Er ist toll und unverzichtbar!

Platz 2
Die Garten Knie- und Sitzbank


Es ist einfach genial. Bei meinen Spaziergängen bin ich an einem Haus vorbei gekommen, vor dem eine Frau auf so einem Teil Unkraut aus ihrem Vorbeet zupfte.

Ich war begeistert!
Natürlich hatten wir auch schon einiges unter unseren Knien beim Arbeiten im Garten. Manni hat sogar mal Schaumgummi auf ein Brett geklebt. Aber das ist alles Pille-Palle!
Weil diese geniale Bank - natürlich aus dem Garten-Wunderland-England - kann viel mehr!

Man kniet nicht einfach nur so, sondern kann das Teil auch sicher zwischen, auf und über Stauden und Blumen plazieren, ohne grössere Teile abzubrechen und dennoch kniet man im Beet.
Man kann sich toll auf abstützen, sowohl zum arbeiten,, als auch zum aufstehen, wenn es einem wieder etwas rheumatisch ist. (Aber auch ohne Reissen in den Knochen ist es toll!)


... und man kann auch drauf sitzen. 
Natürlich haben wir genug Gartenstühle, Aber, wie oft habe ich in Hude irgendwo einen Stuhl hingeschleppt, um einen Blick auf neue Gefiellde zu werfen, um einen Eindruck für neue Blumen- und Pflanzenarrangements zu bekommen. Lästig und unkomfortabel..  jetzt nehme ich einfach mein Klappteil mit - ja, zusammen klappen kann man es auch und es verschwindet dann fast unsichtbar im Schuppen - und sinniere auf dem Teil über neue Pflanzungen.

Hätte ich gerne schon vor Jahren gehabt.. aber nun habe ich es ja! Hurra!
Platz 1
mein verlängerter Arm


Ich bin laut Perso 1,52. Das ist aufgerundet, denn laut eigener Messung (bin) war ich 1,51 1/2.
Wenn ich noch 1 1/2 Zentimeter schrumpfe, bekomme ich Schwerbehindertenrente für Kleinwüchsige. Ich hab es noch nicht probiert, aber irgendwann hab ich mal gelesen, dass es sowas für Leute unter 1,50 gibt. Da man ja im Alter schrumpft, sollte ich das mal bald überprüfen.

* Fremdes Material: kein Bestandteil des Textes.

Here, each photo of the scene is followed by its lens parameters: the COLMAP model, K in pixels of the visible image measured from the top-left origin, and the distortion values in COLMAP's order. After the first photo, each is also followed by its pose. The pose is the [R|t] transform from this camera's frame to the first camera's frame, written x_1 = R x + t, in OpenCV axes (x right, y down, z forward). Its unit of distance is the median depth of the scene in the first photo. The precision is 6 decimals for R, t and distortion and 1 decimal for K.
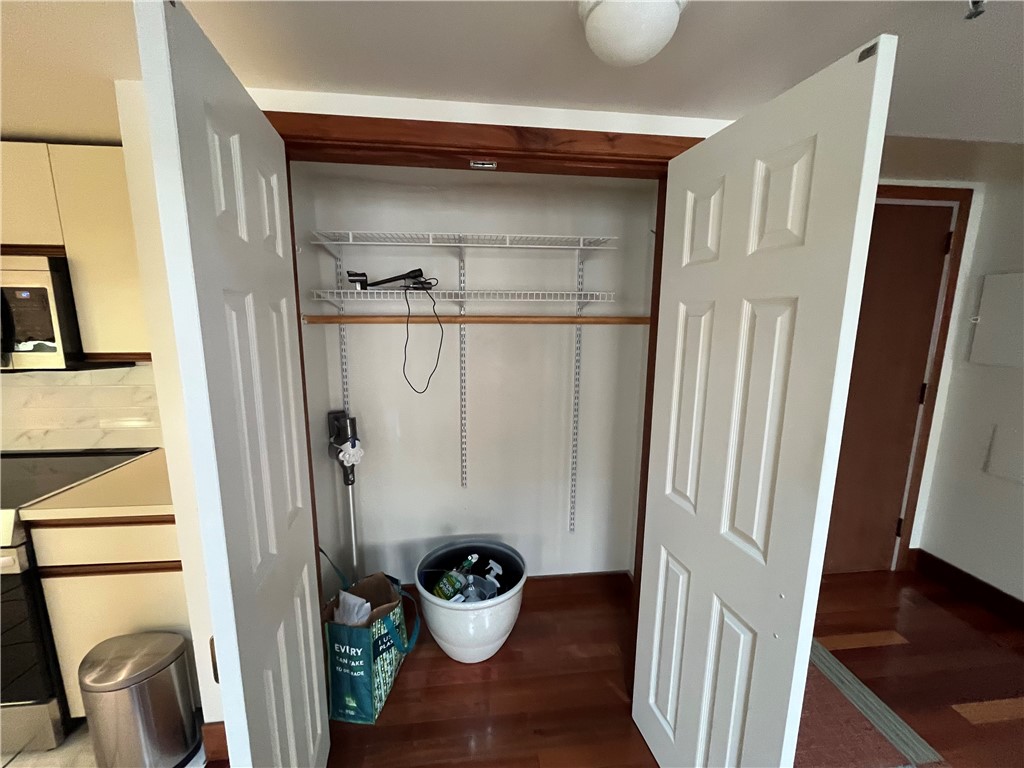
lens RADIAL K [[414.1, 0, 515.8], [0, 414.1, 386.5], [0, 0, 1]] dist [-0.001449, -0.000382]
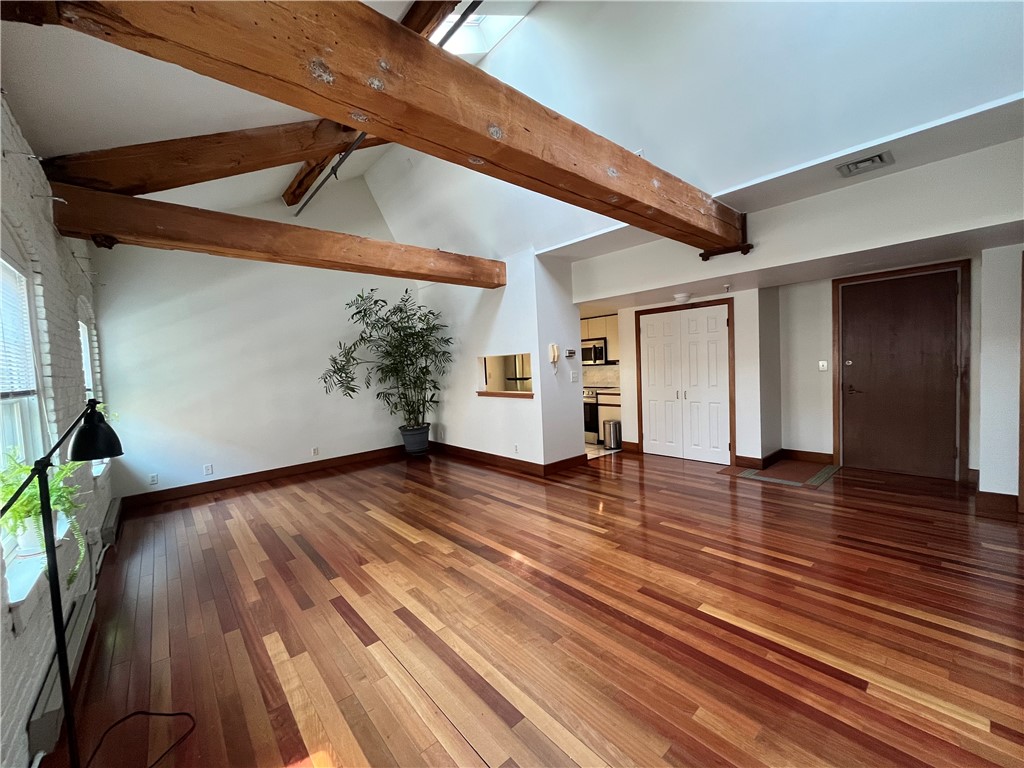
lens RADIAL K [[414.1, 0, 515.8], [0, 414.1, 386.5], [0, 0, 1]] dist [-0.001449, -0.000382]
pose [[0.566961, 0.012793, -0.823646, 2.140009], [-0.087580, 0.995148, -0.044829, 0.500282], [0.819076, 0.097551, 0.565330, -2.377508]]
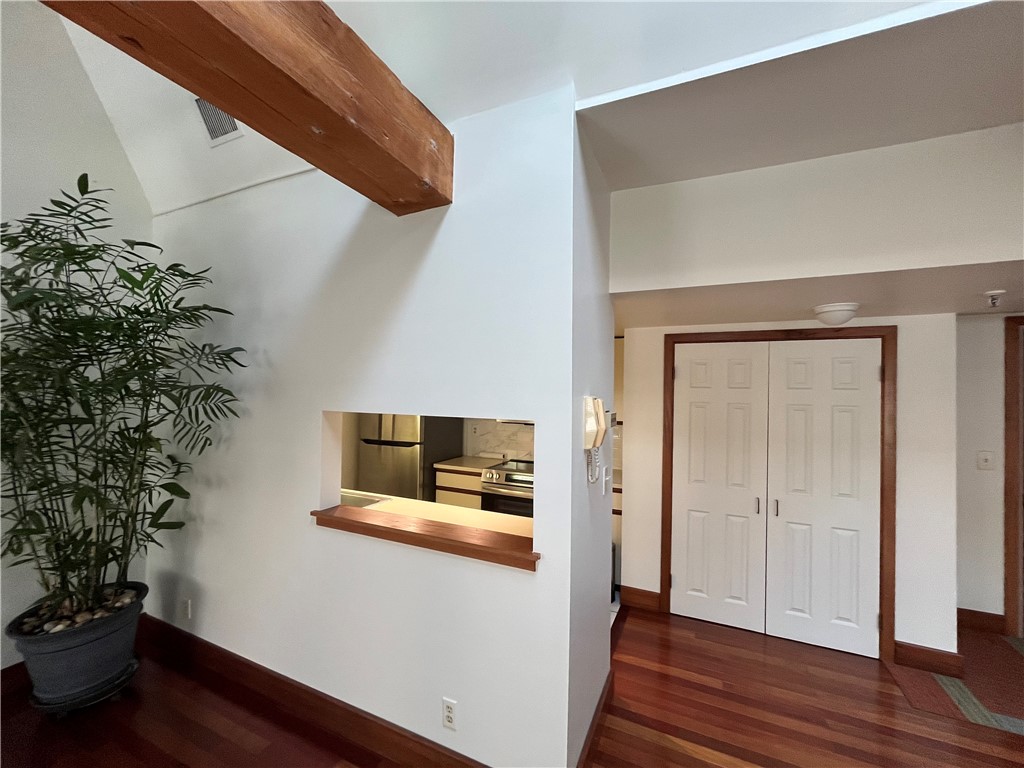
lens RADIAL K [[414.1, 0, 515.8], [0, 414.1, 386.5], [0, 0, 1]] dist [-0.001449, -0.000382]
pose [[0.857607, 0.001534, -0.514304, -0.080624], [-0.097132, 0.982483, -0.159038, 0.152439], [0.505051, 0.186347, 0.842733, -1.315746]]
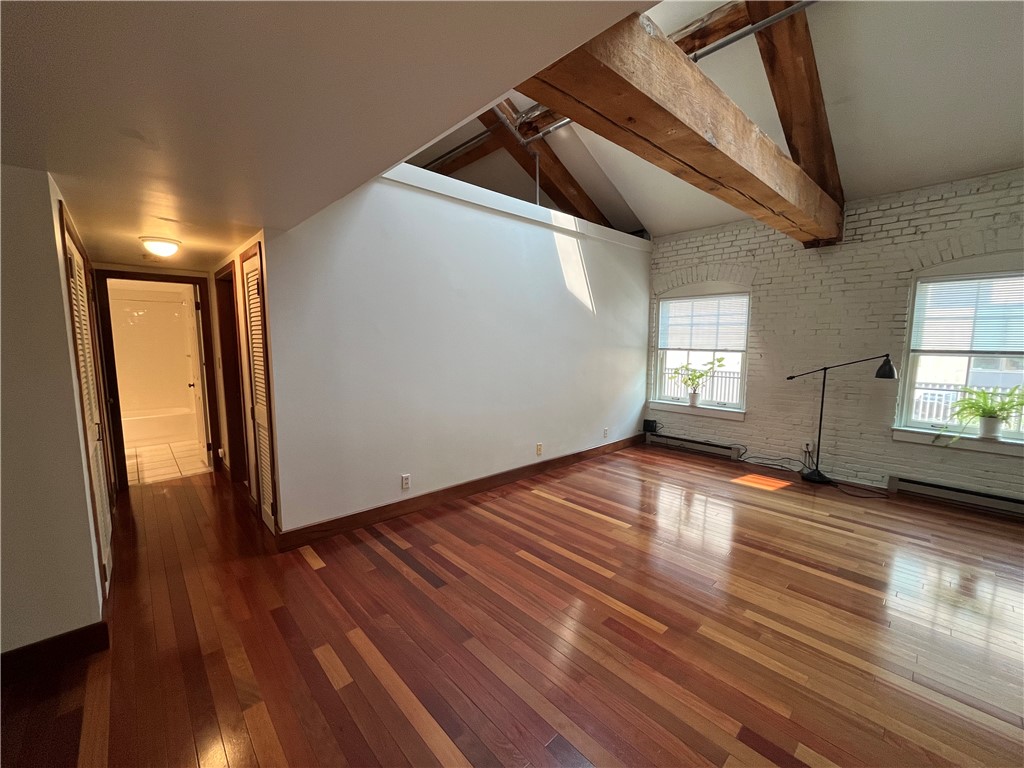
lens RADIAL K [[414.1, 0, 515.8], [0, 414.1, 386.5], [0, 0, 1]] dist [-0.001449, -0.000382]
pose [[-0.601981, -0.098992, 0.792351, -0.000534], [0.125228, 0.968304, 0.216115, -0.063802], [-0.788630, 0.229322, -0.570504, 0.659048]]
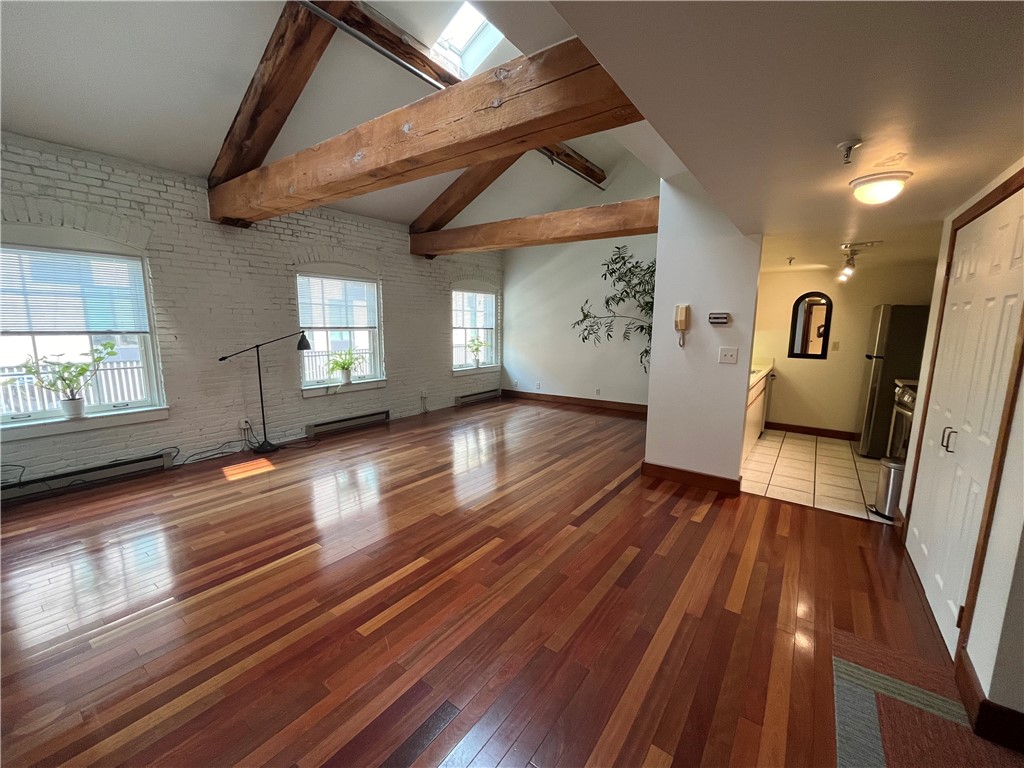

Wie auch immer, es kann ganz toll sein, wenn man klein ist. Man kann sich durch alle anderen grossen von hinten nach vorne an die Theke mogeln, bei irgendwelchen Festen und wenn man vorne steht von unten nach oben gucken und/oder dolle winken oder wie auch immer.. bei sowas hab ich kein Problem.
Auch in Geschäften ist immer wer da, der einem die Konservendoese aus dem Fach ganz oben runterholt.
Also, mit anderen Worten, im öffentlichen Leben stört mich meine geringe Größe nicht, aber zu Hause!

Alles was oben in einem Regal oder Schrank ist, da komm ich ja ohne Leiter oder Tritt nicht ran. Ich kann ja nicht wegen alles und jedem Manni Bescheid geben und er ist ja auch nicht immer, wenn ich was will, zur Stelle.
Noch schlimmer, Manni ist derjenige, der mal wieder den Krug in der Küche schief ins Regal gestellt hat, was mich schrecklich stört. Bevor ich ihm das sage, greift mein verlängerter Arm zu und richtet das, was mein verwundetes Dekoherz stört.

Ich kann sogar meine Deko unter der Decke am Fenster ganz alleine, ohne Leiter ändern!

Der verlängerte Arm holt mir (fast) alles aus obernen Regalen und Schränken, rückt dort Dinge zurecht, hebt auch Dinge vom Boden auf, hat einen einearbeiteten Magneten und einen Schuhanhieher. Was will man mehr, wenn man ca. 1,50 ist!

Kein Thema! Keine Diskussion!
Das ist mein Freund! Mein Alltagsshelfer Nummer 1!